- [Problem details] Print the data exactly. Omit the pictures.
=== Source data ===
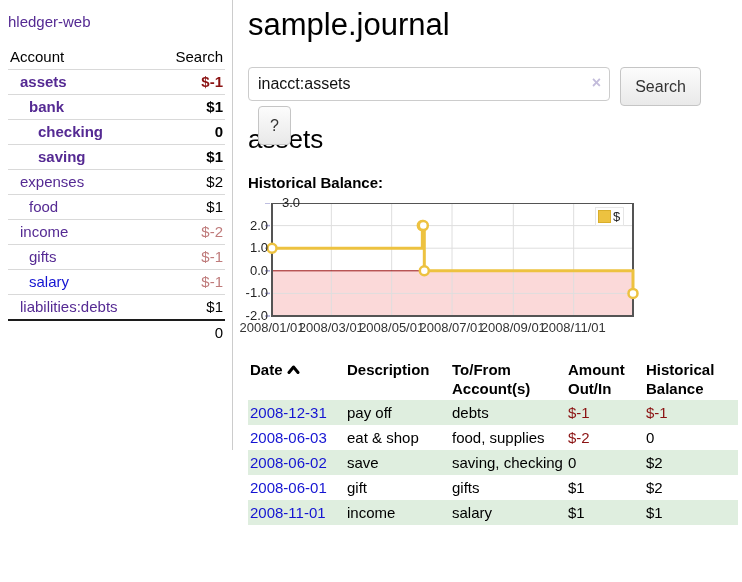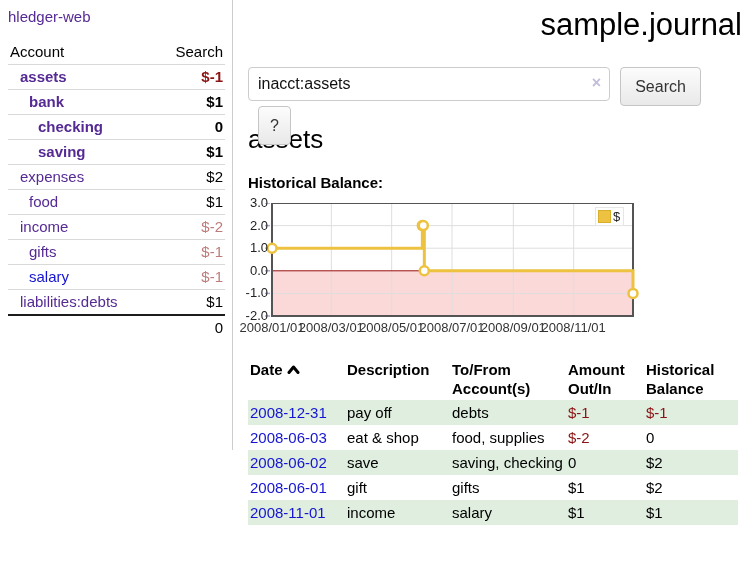--- a/index.html
+++ b/index.html
@@ -15,7 +15,7 @@
   
   .sidebar {
     position:absolute; left:0; top:0; width:233px; height:450px;
-    border-right:1px solid #ccc; padding:8px 8px 0 8px;
+    border-right:1px solid #ccc; padding:13px 8px 0 8px;
   }
   .brand { color:#552a93; font-size:15px; display:inline-block; }
   .journal-link { display:block; color:#552a93; font-size:15px; margin-top:40px; }

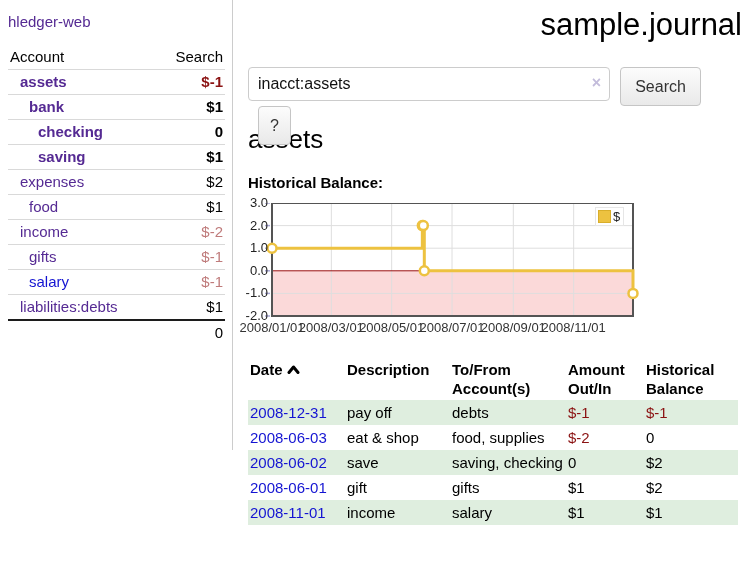--- a/index.html
+++ b/index.html
@@ -37,7 +37,7 @@
 
   
   .main { position:absolute; left:245px; top:0; width:497px; }
-  h1.page-title { font-size:31px; font-weight:400; margin:7px 0 0 3px; line-height:36px;text-align:right; }
+  h1.page-title { font-size:31px; font-weight:400; margin:7px 0 0 3px; line-height:36px; }
   .search-row { position:relative; margin:24px 0 0 3px; height:34px; }
   .search-box { position:relative; display:inline-block; }
   .search-input {

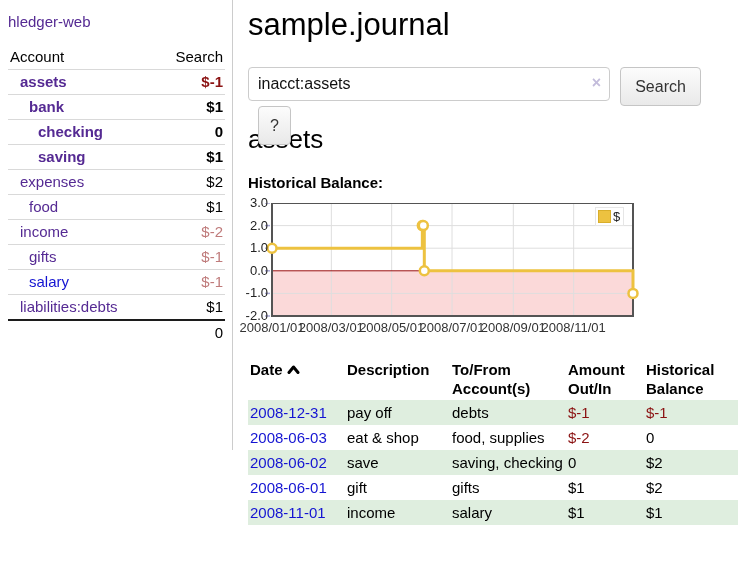--- a/index.html
+++ b/index.html
@@ -190,7 +190,7 @@
       <span class="legend-swatch"></span>
       <span class="legend-label">$</span>
     </div>
-  <div class="ylab" style="top: -7px;">3.0</div>
+  <div class="ylab" style="top: -7px; margin-left: 32px;">3.0</div>
       <div class="ylab" style="top: 15.6px;">2.0</div>
       <div class="ylab" style="top: 38.2px;">1.0</div>
       <div class="ylab" style="top: 60.8px;">0.0</div>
===
- [Solved exercise]
--- a/index.html
+++ b/index.html
@@ -15,7 +15,7 @@
   
   .sidebar {
     position:absolute; left:0; top:0; width:233px; height:450px;
-    border-right:1px solid #ccc; padding:8px 8px 0 8px;
+    border-right:1px solid #ccc; padding:13px 8px 0 8px;
   }
   .brand { color:#552a93; font-size:15px; display:inline-block; }
   .journal-link { display:block; color:#552a93; font-size:15px; margin-top:40px; }

--- a/index.html
+++ b/index.html
@@ -37,7 +37,7 @@
 
   
   .main { position:absolute; left:245px; top:0; width:497px; }
-  h1.page-title { font-size:31px; font-weight:400; margin:7px 0 0 3px; line-height:36px;text-align:right; }
+  h1.page-title { font-size:31px; font-weight:400; margin:7px 0 0 3px; line-height:36px; }
   .search-row { position:relative; margin:24px 0 0 3px; height:34px; }
   .search-box { position:relative; display:inline-block; }
   .search-input {

--- a/index.html
+++ b/index.html
@@ -190,7 +190,7 @@
       <span class="legend-swatch"></span>
       <span class="legend-label">$</span>
     </div>
-  <div class="ylab" style="top: -7px;">3.0</div>
+  <div class="ylab" style="top: -7px; margin-left: 32px;">3.0</div>
       <div class="ylab" style="top: 15.6px;">2.0</div>
       <div class="ylab" style="top: 38.2px;">1.0</div>
       <div class="ylab" style="top: 60.8px;">0.0</div>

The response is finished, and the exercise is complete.